Myths About Marijuana: Separating Fact From Fiction
Despite being legalized in many states, provinces and countries, there is still hot debate around cannabis and its effects. While some scientific institutions are preoccupied performing studies on the impact of cannabis in disease, there are still members of the public who are convinced cannabis use is harmful. Myths have been swirling around the use of marijuana for decades but many of them are just that – myths. Taking a closer look at the science and stats behind cannabis use will dispel these, making the benefits of use more accessible to a wider audience.
Myth: Marijuana is a Gateway Drug
Cannabis is widely used and widely available, so it is no wonder that marijuana is often the first illicit drug – and sometimes the only drug, used by many individuals. Of course, alcohol and tobacco are often used even before marijuana. With that in mind, it is probable that many drug users had early experience with cannabis but there is no evidence that later addiction is directly linked to this interaction. If someone is willing to try cannabis, there is likely an existing want to try other drugs.
Myth: Cannabis Can Be Deadly
There are many misconceptions about overdosing on marijuana. Unlike other drugs, you cannot overdose on cannabis in the same way that you can on other drugs. In order to fatally overdose on marijuana, a user would have to consume over one thousand pounds per minute for a quarter of an hour.

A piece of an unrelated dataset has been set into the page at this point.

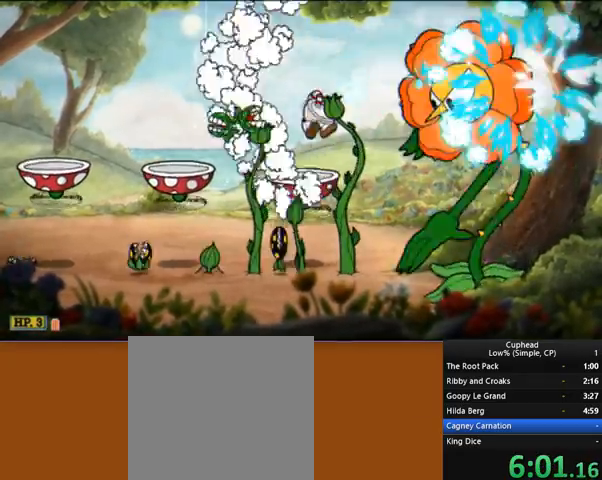
{"buttons": ["R2"], "left_stick": "center", "events": [[310, "A", "down"], [414, "A", "up"]]}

Myth: Cannabis Causes Psychosis
Some cannabis users have experienced psychosis, but that is not to say that it is caused by marijuana use. Someone with diabetes might enjoy an ice cream, but that does not mean that the ice cream is what caused it. Those who have a vulnerability to psychosis or bipolar disorder may have increased effects when using cannabis.
Myth: All Cannabis Gets You High
The facts around cannabinoids are becoming more and more widespread. Instead of assuming that all marijuana gets you high, more research is being published on cannabinoids. THC is the cannabinoid that produces psychoactive, mind-altering effects but CBD offers therapeutic effects without the high.
Myth: Cannabis is Addictive
The risks of becoming addicted to cannabis are minimal but it is important to remember that addictive personalities are susceptible to becoming reliant on anything. From harmful materials like opioids to seemingly positive habits, like working out, it is possible to become “addicted” to anything. According to the National Institute on Drug Abuse, between 7%-9% of users will become severe users and can be referred to as an addiction. The effects of these addictions are far less severe than those involved in opioid dependency but should still be discussed wth medical professionals.